The three-mile move has been carefully mapped out after four years of planning. About 170 hospitalized children will need to be transported by ambulance between the two facilities. Some of the hospital's most fragile patients will be joined by a team of six, including a surgeon, NBC Chicago reports. The process for some patients is expected to take as long as two hours.

"When we move perhaps 170 patients, I think we'll all breathe easy when everyone's tucked in, safely in their bed at night, knowing that they'll get the best care possible that we could ever provide to them," Patrick Magoon, the hospital's CEO, told the station.

The patients have all been given stuffed bears named "Buddy" and a mission: To make sure their new friend makes it to its new home safely, the Chicago Sun-Times reports.

Beginning at 4 a.m. Saturday and lasting until each patient is transported successfully, Fullerton Avenue, where the ambulances are being staged, will be closed between Lincoln Avenue and Lake Shore Drive, according to the Chicago Tribune. The process is expected to take up to 18 hours.

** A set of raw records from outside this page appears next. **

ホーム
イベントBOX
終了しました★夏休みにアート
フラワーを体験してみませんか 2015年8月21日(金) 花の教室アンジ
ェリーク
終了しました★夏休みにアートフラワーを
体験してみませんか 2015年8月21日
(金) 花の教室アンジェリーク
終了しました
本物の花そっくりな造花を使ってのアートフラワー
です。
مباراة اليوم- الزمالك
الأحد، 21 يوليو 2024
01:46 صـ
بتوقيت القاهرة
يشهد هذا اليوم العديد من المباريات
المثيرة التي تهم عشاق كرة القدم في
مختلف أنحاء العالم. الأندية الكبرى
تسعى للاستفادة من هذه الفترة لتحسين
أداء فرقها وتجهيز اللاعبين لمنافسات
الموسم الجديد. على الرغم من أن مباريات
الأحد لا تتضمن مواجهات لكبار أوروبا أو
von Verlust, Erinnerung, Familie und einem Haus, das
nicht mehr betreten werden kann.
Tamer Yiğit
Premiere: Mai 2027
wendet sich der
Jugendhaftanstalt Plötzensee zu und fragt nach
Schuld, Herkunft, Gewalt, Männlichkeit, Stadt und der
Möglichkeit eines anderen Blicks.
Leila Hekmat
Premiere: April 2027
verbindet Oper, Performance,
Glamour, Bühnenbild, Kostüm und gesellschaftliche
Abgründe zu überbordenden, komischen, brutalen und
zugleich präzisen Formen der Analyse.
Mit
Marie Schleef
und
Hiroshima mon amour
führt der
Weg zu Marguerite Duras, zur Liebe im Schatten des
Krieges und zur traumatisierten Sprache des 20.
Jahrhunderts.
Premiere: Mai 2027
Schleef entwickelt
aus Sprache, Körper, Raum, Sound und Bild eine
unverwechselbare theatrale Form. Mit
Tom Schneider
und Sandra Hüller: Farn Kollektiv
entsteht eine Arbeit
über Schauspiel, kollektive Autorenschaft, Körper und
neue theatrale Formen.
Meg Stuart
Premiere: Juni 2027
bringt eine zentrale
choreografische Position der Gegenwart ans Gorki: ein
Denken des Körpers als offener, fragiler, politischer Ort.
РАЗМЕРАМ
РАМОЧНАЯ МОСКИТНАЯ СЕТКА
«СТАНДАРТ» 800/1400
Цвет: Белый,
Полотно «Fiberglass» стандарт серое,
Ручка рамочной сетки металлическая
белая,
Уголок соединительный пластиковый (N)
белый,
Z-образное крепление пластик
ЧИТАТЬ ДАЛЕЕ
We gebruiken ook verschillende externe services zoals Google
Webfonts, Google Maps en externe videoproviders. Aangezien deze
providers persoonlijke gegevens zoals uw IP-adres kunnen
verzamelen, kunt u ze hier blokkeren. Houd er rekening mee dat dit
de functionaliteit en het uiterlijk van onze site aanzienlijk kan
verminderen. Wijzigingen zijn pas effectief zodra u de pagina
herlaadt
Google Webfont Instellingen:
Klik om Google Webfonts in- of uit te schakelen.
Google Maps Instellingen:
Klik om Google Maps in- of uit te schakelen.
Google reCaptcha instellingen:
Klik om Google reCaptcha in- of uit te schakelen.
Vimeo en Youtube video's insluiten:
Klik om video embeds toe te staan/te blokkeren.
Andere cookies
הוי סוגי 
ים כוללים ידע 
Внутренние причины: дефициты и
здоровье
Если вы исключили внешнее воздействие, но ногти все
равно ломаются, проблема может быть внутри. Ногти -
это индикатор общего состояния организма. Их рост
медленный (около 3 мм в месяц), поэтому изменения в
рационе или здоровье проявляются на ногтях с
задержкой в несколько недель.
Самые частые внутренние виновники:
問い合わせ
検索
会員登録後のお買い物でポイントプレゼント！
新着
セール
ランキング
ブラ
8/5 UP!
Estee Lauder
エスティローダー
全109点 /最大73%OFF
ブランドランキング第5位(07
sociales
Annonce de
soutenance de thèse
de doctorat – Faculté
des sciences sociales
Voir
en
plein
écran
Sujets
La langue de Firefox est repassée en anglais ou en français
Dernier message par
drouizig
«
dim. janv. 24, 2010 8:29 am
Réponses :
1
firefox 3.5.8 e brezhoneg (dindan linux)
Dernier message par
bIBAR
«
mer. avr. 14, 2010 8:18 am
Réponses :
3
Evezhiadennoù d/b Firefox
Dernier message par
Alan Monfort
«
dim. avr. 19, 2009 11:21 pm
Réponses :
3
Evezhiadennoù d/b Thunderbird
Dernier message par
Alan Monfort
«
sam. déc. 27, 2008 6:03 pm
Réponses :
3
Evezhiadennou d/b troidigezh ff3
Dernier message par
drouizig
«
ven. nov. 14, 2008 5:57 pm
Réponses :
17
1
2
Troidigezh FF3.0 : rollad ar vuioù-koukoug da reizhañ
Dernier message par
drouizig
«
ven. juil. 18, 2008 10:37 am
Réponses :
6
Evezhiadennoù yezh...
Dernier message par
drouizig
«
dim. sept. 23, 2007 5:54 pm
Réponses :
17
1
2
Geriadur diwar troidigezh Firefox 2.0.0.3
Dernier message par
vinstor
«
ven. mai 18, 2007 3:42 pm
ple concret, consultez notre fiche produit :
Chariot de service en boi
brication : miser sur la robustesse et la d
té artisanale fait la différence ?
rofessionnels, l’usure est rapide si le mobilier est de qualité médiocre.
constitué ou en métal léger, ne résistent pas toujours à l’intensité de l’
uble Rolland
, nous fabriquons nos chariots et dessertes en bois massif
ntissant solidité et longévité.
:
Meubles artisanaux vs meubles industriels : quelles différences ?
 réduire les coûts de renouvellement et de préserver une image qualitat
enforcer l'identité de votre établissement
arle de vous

The ambulances will travel east on Fullerton before heading south on Lake Shore Drive to the new, 225 E. Chicago, multi-million dollar facility.

The ribbons were cut Monday on the new Lurie Children's Hospital, the same day former patients and families gathered at the hospital's former site for a vigil to reflect on decades of battles fought and lives lost within the old facility's walls. Hospital chaplain Jim Manzardo dedicated a crabapple tree planted in a nearby park to honor the patients who've been cared for at the hospital since its opening in 1882.

The hospital's expansion project was funded in part by a $100 million gift in 2007 from philanthropist Ann Lurie.

HuffPost and ChicagoNow blogger Sheila Quirke, a.k.a. Mary Tyler Mom, penned a deeply moving tribute to the old hospital -- a facility she, as well as many others, will always remember as sacred ground:

Before we celebrate the inevitable progress and successes and losses that will come to Lurie Children's Hospital of Chicago, let us remember and honor what was. Bricks and mortar, but so much more. So very much more to so many. Sacred ground, at the intersection of Lincoln and Fullerton, amidst the bars and the condos and the college kids.